My theological life lately is a precarious balancing act. Sometimes I feel like I am trying to hold contradictory things together and perhaps I often am. The array of Christian thought and life is often confusing, bewildering, and sometimes disheartening, but I also believe that in spite of the negatives like division and error that are inherent in this state of affairs, there is also much that is good and right about theological, ecclesial, and liturgical diversity among Christians. Truth and the Triune life of God are many splendored things. As the clear light of God shines upon us, we behold many colors and shapes as though on the other side of a prism. These, of course, are not separate things. The entire color spectrum, when un-refracted and concentrated as a ray is the unity of pure and clear light. We are taught in the Scriptures to understand the body of Christ in the same manner.
The problem, though, is that because of our creaturely limitations, enlarged and polluted by sin, our thinking and acting is like a corrupt and impure prism, creating falsehoods and distortions within the components of pure light as this shines through the prism. Contradictions, errors, and divisions arise as a result. Until sin is removed in its entirety from us and our world, we should realistically expect this to continue. The question, of course, is, "What does God will for us in our repentance from sin in regard to this reality?" We certainly cannot give up the pursuit of truth or the conviction of conscience, for to do so would be to have the very contradictions, errors, and divisions we deplore as real evils to reign even more than they already do. We would simply be united in a free-for-all if we simply let truth and holiness go for the sake of unity, and that's no unity at all. Yet, because we are aware of our own sin and limits, we cannot be self-assured that we ourselves see all so clearly that we begin to think we are above this state of affairs. As a result, we seek the perspectives of Christian others to gain a broader view of truth and righteousness.

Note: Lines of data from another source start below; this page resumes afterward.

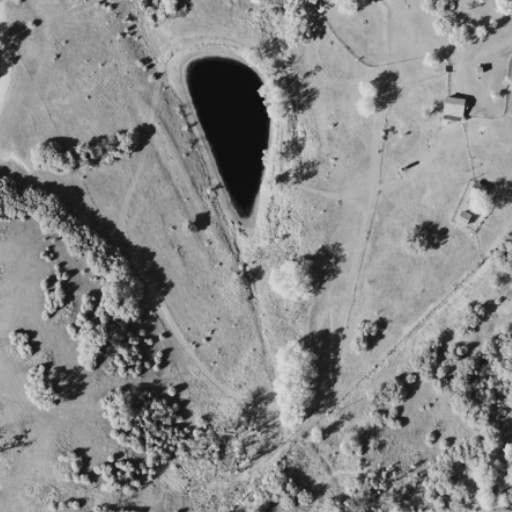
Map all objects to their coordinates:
building: (449, 106)
building: (449, 107)
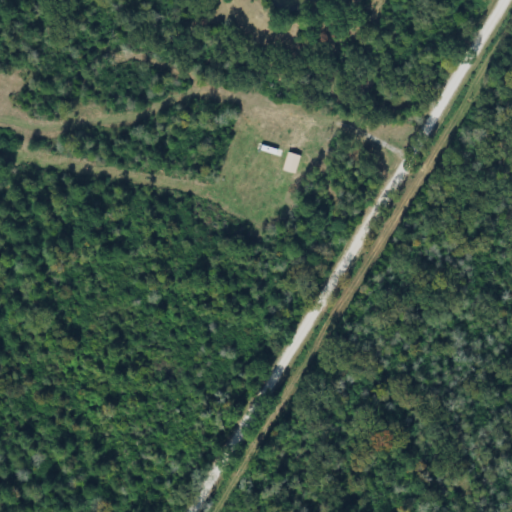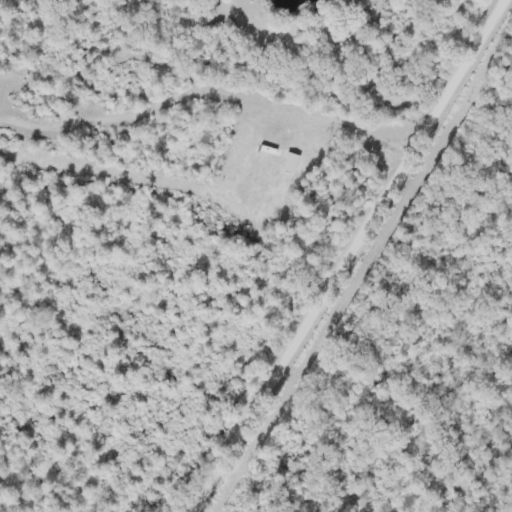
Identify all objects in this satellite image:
road: (335, 256)
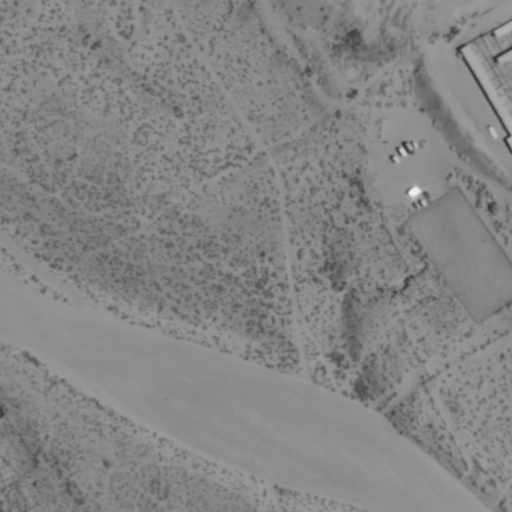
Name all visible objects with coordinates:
building: (502, 30)
building: (491, 89)
building: (508, 134)
river: (203, 404)
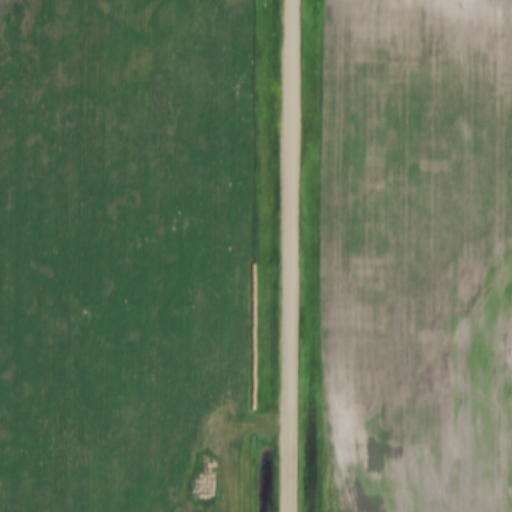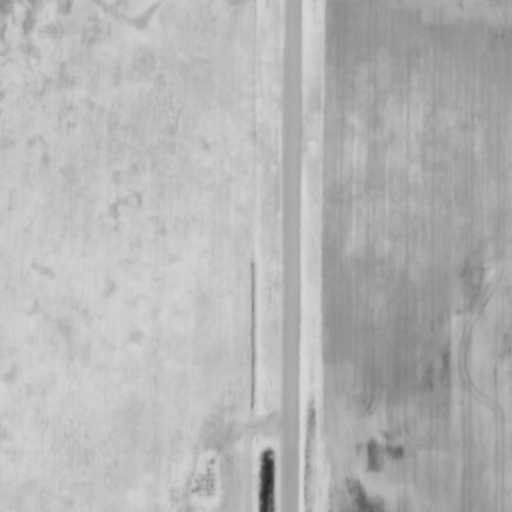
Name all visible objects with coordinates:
road: (296, 256)
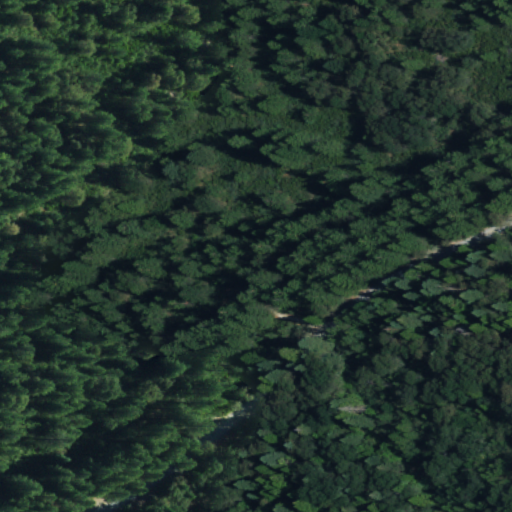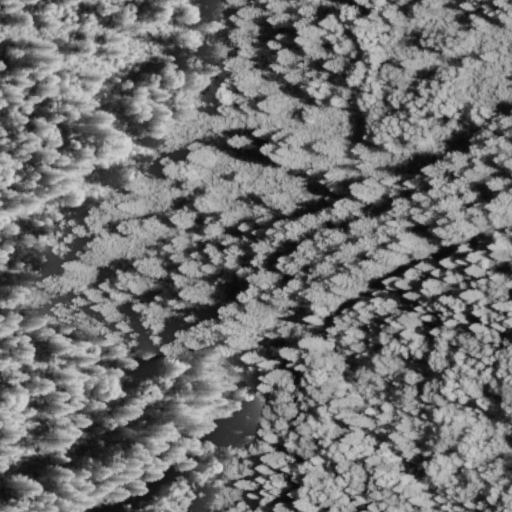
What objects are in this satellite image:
road: (293, 358)
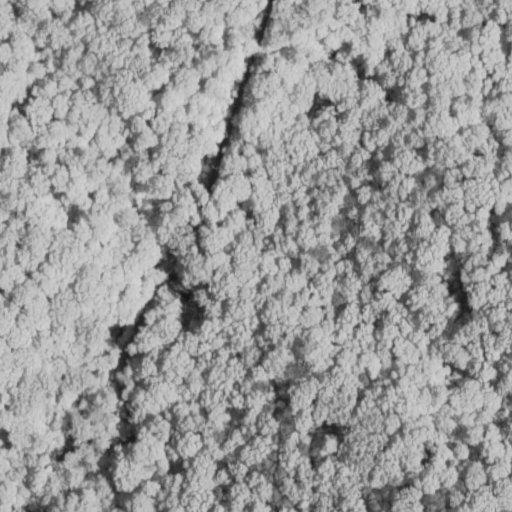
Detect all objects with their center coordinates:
road: (219, 154)
road: (124, 376)
road: (55, 455)
road: (125, 486)
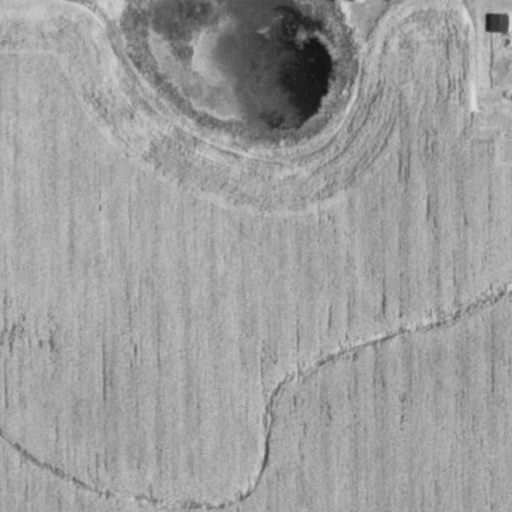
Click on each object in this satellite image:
building: (500, 22)
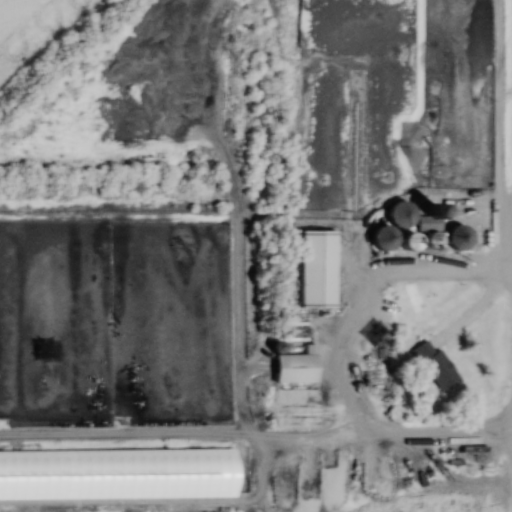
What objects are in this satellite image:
building: (311, 269)
building: (431, 365)
road: (335, 377)
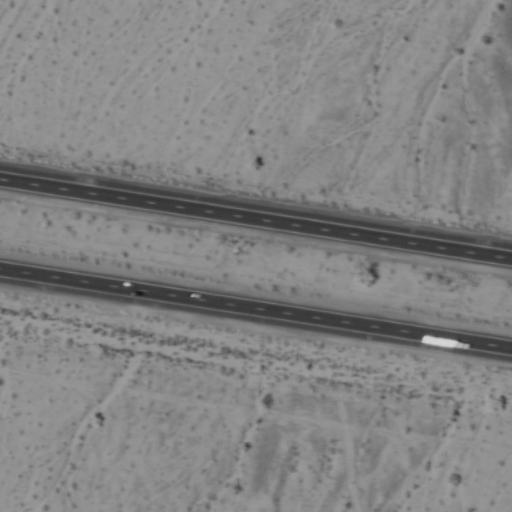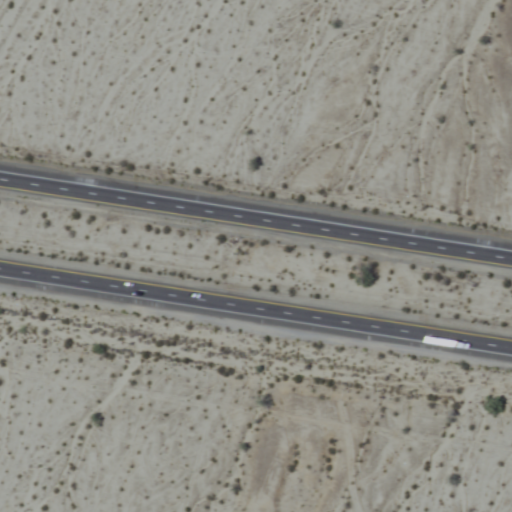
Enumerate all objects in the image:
road: (256, 214)
road: (256, 314)
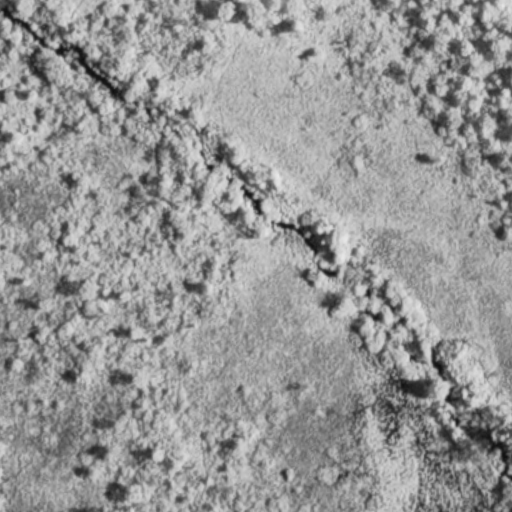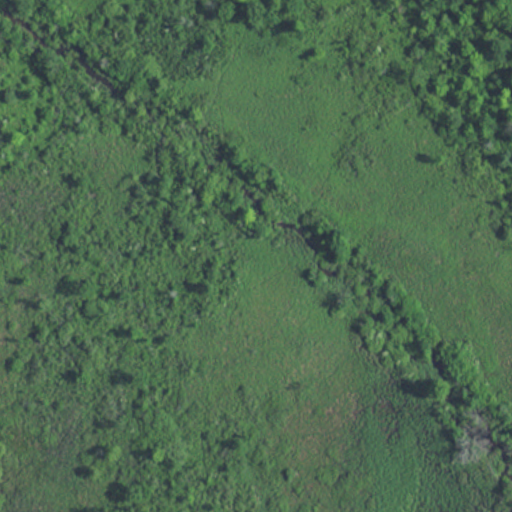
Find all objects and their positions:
park: (256, 256)
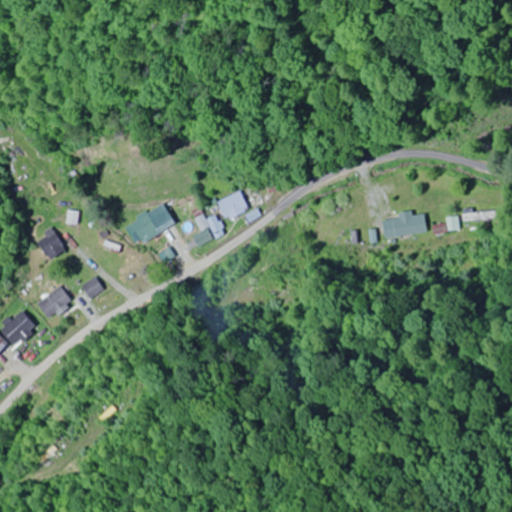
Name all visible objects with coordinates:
building: (230, 206)
road: (233, 206)
building: (405, 225)
building: (204, 227)
building: (138, 230)
building: (48, 243)
building: (285, 286)
building: (43, 291)
building: (15, 327)
building: (1, 342)
road: (83, 470)
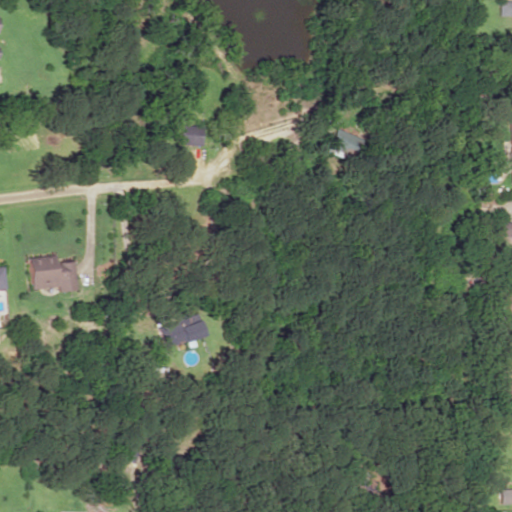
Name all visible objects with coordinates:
building: (503, 7)
building: (510, 93)
building: (187, 134)
building: (341, 142)
building: (509, 148)
road: (115, 185)
building: (503, 228)
building: (48, 272)
building: (1, 278)
building: (504, 303)
building: (176, 327)
building: (504, 384)
building: (504, 494)
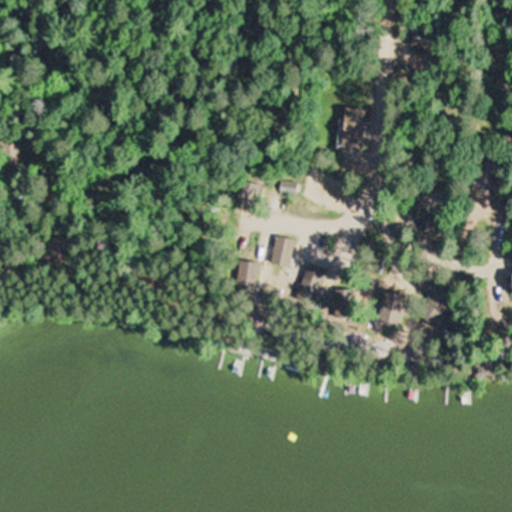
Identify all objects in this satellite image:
building: (420, 37)
road: (384, 102)
building: (350, 127)
building: (22, 151)
building: (484, 168)
building: (280, 252)
building: (245, 279)
building: (509, 282)
building: (308, 285)
building: (432, 306)
building: (386, 307)
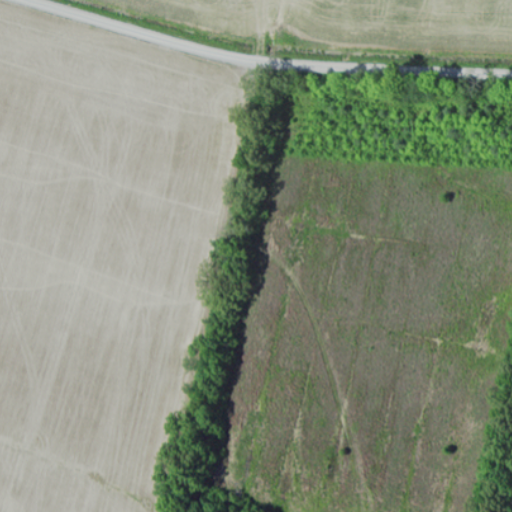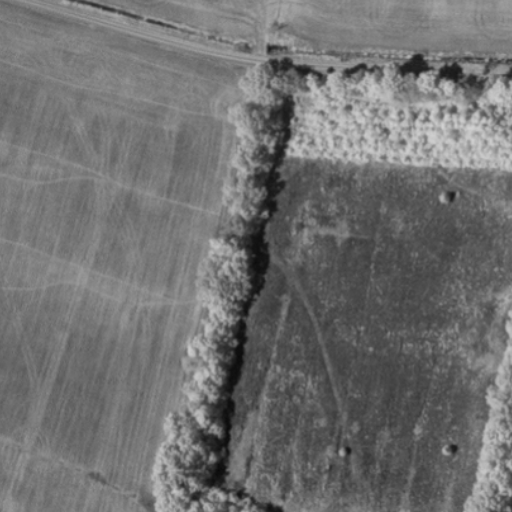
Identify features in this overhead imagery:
road: (266, 62)
road: (511, 511)
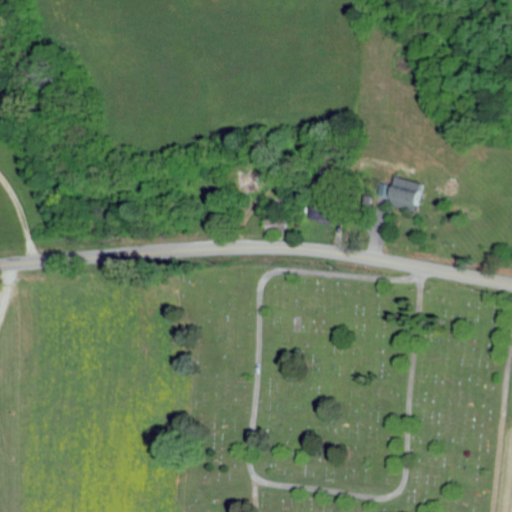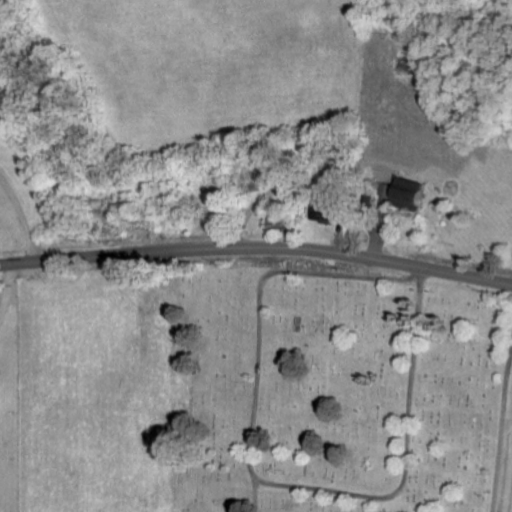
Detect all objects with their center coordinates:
building: (415, 192)
building: (330, 211)
road: (257, 246)
park: (339, 390)
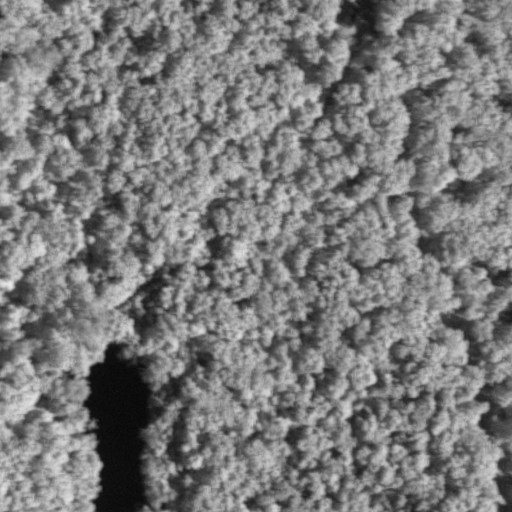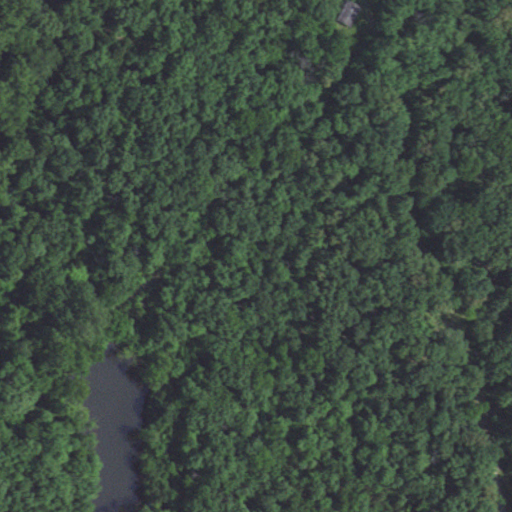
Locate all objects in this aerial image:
building: (346, 16)
road: (426, 256)
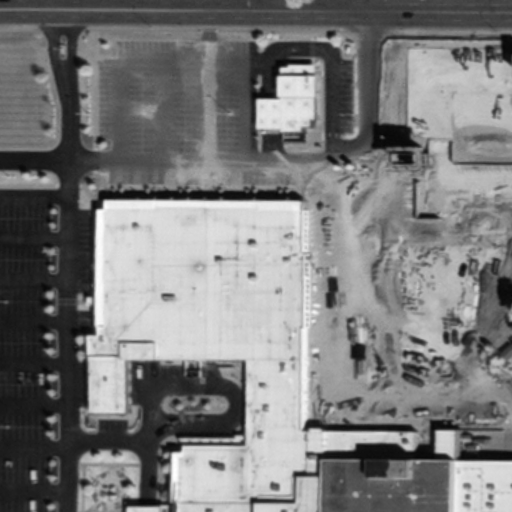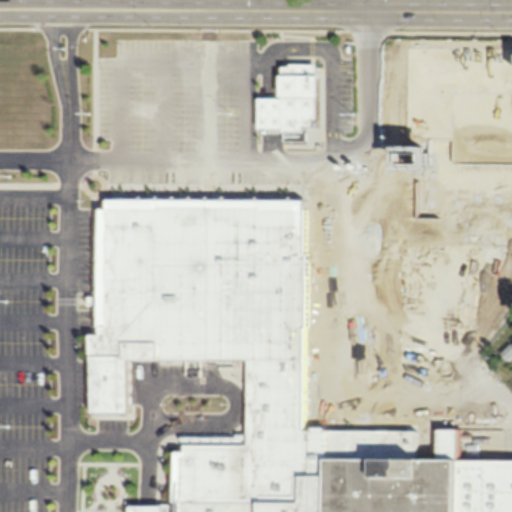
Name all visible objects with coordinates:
road: (365, 5)
road: (4, 7)
road: (4, 8)
road: (187, 8)
road: (439, 10)
road: (183, 52)
road: (256, 52)
road: (66, 60)
road: (53, 61)
road: (330, 68)
building: (298, 82)
road: (367, 84)
building: (270, 99)
road: (163, 105)
road: (204, 105)
road: (269, 105)
road: (66, 136)
road: (33, 158)
road: (217, 159)
road: (440, 159)
road: (33, 187)
road: (32, 229)
road: (32, 272)
road: (32, 312)
road: (64, 335)
building: (218, 339)
road: (32, 355)
road: (32, 394)
road: (32, 440)
road: (145, 447)
building: (389, 479)
road: (31, 483)
building: (480, 484)
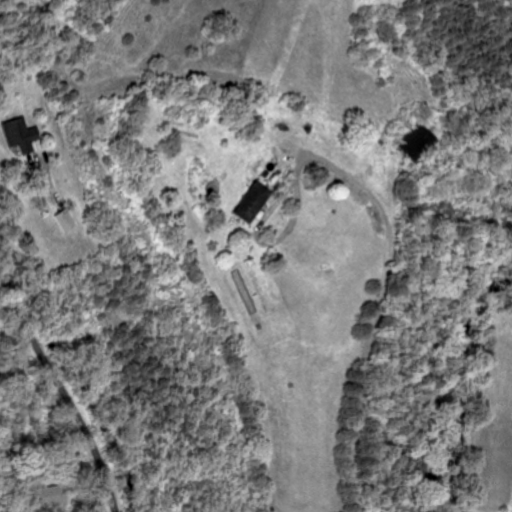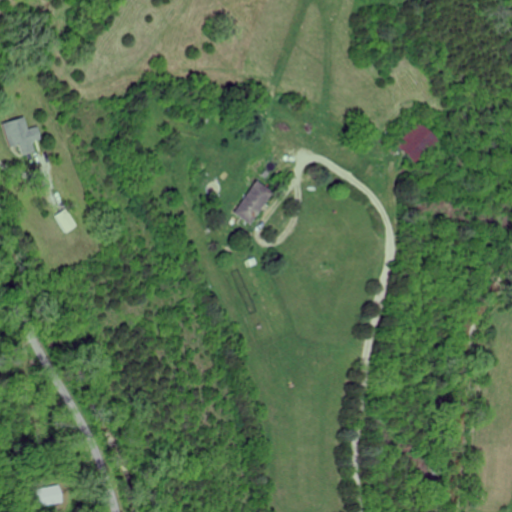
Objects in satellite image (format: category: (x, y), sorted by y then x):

The things I have expressed are all well and good, but more is required of us than this purely intellectual approach. This pursuit of truth necessarily leads us to something else. We must speak of love. Our Savior loved us and died for us and he desires that we love one another as he has loved us. In fact, he tells us that inasmuch as we love one another we love him. This is the number one reason why Christians should be ecumenical, because Jesus commands us to love one another. And out of this love, for Christ and for all his people, we should be acquainted with what his people believe and do for his sake and love that which is from him in all that they believe and do. This is, I believe, a fundamental aspect to loving our fellow believers who differ from us in understanding and practice. Our first response should not be to correct their errors that we see, but to acknowledge Christ in them and direct our attention to loving him in them. From this love, the mutual pursuit of truth should then proceed.
As I noted above, this is tricky business. How do we hold truth and love together when sometimes to our appearance they pull us in opposite directions? Jesus Christ perfectly holds these together in full force. For those who are willing to take the ecumenical challenge, it is only by the perfection of truth and love in Jesus Christ himself that these can be present in us toward all of his followers. It is only in and through him that this is possible. As in all things, if we are to respond obediently to the love of Christ, we must cling tightly to him. Amen.